SEATTLE, Washington — Boeing on Wednesday reported a much smaller first-quarter (Q1) loss than analysts expected, a sign of continued operational recovery at the US planemaker after years of crises that dented its reputation and left it with a mountain of debt.
The company posted a $7-million net loss for the quarter, smaller than a $31-million loss during the same period 12 months ago. The core loss per share of 20 cents was far lower than the 83 cents per share average loss expected by analysts, according to LSEG data.
Boeing shares rose 5 percent in midday trading.
“We’re off to a good start and continue building on our momentum with stronger performance across our business,” CEO Kelly Ortberg said in a memo to employees after the results were released.
A major order from Chinese airlines could come during a meeting in May between United States President Donald Trump and Chinese President Xi Jinping, Ortberg told Reuters, adding that Trump’s support is critical to closing it. The White House did not immediately respond to a request for comment.
‘Long-cycle business’
Ortberg said he does not expect major shocks to Boeing from the Iran war.
“We’ve had no dialogue with any customer about deferral of deliveries” of jetliners, he said. “This is a very long-cycle business. I’d be surprised if we see any major changes coming out of them.”
Instead, customers have asked “that if we do see any slots opening up because of delays, that they’d like to jump in and take those airplanes,” Ortberg said.
Boeing burned through $1.5 billion of cash in the quarter, due largely to expanding capabilities for 787 production in South Carolina and military jet production in the St. Louis area, as well as opening a 737 MAX production line in Everett, Washington.
The company produces around 42 of its best-selling single-aisle jets a month and expects to increase to 47 this summer.
Efforts to certify the 737-7 and -10, the smallest and largest MAX variants, respectively, and the 777X also contributed to the cash burn.
Boeing expects US regulators to certify the MAX 7 and 10 this year, followed by first deliveries in 2027.
Boeing is incorporating design changes in early-build 777X jets in anticipation of the first delivery next year, Chief Financial Officer Jay Malave said during a conference call with analysts.
Strong jet deliveries, defense earnings
Revenue at Boeing’s commercial jet division rose 13 percent to $9.2 billion, buoyed by its highest first-quarter deliveries since 2019, but it still lost $563 million in the quarter.
Higher-than-expected costs from its acquisition in late 2025 of Spirit AeroSystems, which makes 737 fuselages, were a drag on the commercial airplanes division, Ortberg told Reuters.

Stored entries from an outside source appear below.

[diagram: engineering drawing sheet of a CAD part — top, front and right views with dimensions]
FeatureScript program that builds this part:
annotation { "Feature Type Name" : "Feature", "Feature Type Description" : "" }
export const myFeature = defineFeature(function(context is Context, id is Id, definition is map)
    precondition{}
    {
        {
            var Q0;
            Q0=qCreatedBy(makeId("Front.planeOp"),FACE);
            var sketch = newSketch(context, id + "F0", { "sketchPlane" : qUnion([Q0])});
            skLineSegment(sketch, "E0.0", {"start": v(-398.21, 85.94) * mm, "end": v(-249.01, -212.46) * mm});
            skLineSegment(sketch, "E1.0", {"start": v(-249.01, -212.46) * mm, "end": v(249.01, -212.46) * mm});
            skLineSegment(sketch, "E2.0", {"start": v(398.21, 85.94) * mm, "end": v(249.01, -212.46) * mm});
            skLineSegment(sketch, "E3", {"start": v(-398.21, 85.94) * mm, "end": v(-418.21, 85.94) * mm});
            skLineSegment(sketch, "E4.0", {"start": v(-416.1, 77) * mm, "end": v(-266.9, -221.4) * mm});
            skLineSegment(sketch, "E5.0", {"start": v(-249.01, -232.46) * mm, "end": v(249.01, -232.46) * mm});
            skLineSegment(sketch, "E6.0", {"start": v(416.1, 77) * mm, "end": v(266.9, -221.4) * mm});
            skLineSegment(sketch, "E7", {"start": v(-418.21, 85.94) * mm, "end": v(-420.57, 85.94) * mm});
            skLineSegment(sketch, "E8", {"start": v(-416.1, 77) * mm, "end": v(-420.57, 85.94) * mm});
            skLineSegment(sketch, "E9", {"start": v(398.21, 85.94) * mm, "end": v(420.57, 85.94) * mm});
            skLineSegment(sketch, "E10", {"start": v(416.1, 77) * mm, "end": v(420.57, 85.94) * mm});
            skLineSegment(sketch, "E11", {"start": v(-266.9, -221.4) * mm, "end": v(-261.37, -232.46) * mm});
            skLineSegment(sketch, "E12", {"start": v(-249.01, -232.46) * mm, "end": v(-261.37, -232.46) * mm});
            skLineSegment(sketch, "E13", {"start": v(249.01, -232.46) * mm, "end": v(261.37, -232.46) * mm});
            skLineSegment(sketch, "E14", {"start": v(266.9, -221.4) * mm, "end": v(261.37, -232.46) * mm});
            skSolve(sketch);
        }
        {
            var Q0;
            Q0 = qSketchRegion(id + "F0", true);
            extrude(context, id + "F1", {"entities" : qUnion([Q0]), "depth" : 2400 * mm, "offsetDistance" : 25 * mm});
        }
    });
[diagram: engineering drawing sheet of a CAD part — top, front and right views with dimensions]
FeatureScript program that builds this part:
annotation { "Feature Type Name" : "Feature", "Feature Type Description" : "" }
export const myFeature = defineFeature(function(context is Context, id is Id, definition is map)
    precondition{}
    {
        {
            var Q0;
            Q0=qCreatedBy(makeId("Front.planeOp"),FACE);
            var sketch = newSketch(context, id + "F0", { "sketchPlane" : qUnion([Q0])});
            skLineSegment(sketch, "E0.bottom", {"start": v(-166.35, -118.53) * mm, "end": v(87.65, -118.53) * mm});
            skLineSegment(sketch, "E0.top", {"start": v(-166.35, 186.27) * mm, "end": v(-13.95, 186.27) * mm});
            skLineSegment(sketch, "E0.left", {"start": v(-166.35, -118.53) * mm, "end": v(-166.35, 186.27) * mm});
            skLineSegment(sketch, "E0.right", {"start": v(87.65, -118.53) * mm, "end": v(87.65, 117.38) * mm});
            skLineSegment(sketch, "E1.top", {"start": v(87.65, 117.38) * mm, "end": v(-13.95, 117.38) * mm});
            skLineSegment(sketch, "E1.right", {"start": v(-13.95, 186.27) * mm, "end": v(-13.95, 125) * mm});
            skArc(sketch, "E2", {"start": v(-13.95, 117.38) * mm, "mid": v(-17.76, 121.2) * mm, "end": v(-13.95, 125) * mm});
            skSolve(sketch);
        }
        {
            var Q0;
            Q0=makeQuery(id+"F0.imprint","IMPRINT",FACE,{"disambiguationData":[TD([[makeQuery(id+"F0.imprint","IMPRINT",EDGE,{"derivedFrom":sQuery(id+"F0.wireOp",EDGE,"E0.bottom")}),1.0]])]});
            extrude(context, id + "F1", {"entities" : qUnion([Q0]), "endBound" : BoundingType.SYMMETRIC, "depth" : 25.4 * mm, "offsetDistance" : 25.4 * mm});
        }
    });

The higher costs are not due to new production quality issues, which have plagued Spirit AeroSystems, he said.
Boeing is trying to resolve supply chain constraints that could hamper plans to increase 787 production to 10 a month later this year, Ortberg told analysts.
“It’s been a tough quarter in terms of engine deliveries for us,” he said. “They’ve fallen behind a little bit.”
The 737 supply chain will need to increase capacity to get above 52 jets a month, but the company has enough inventory to support its rate increase until then, he said.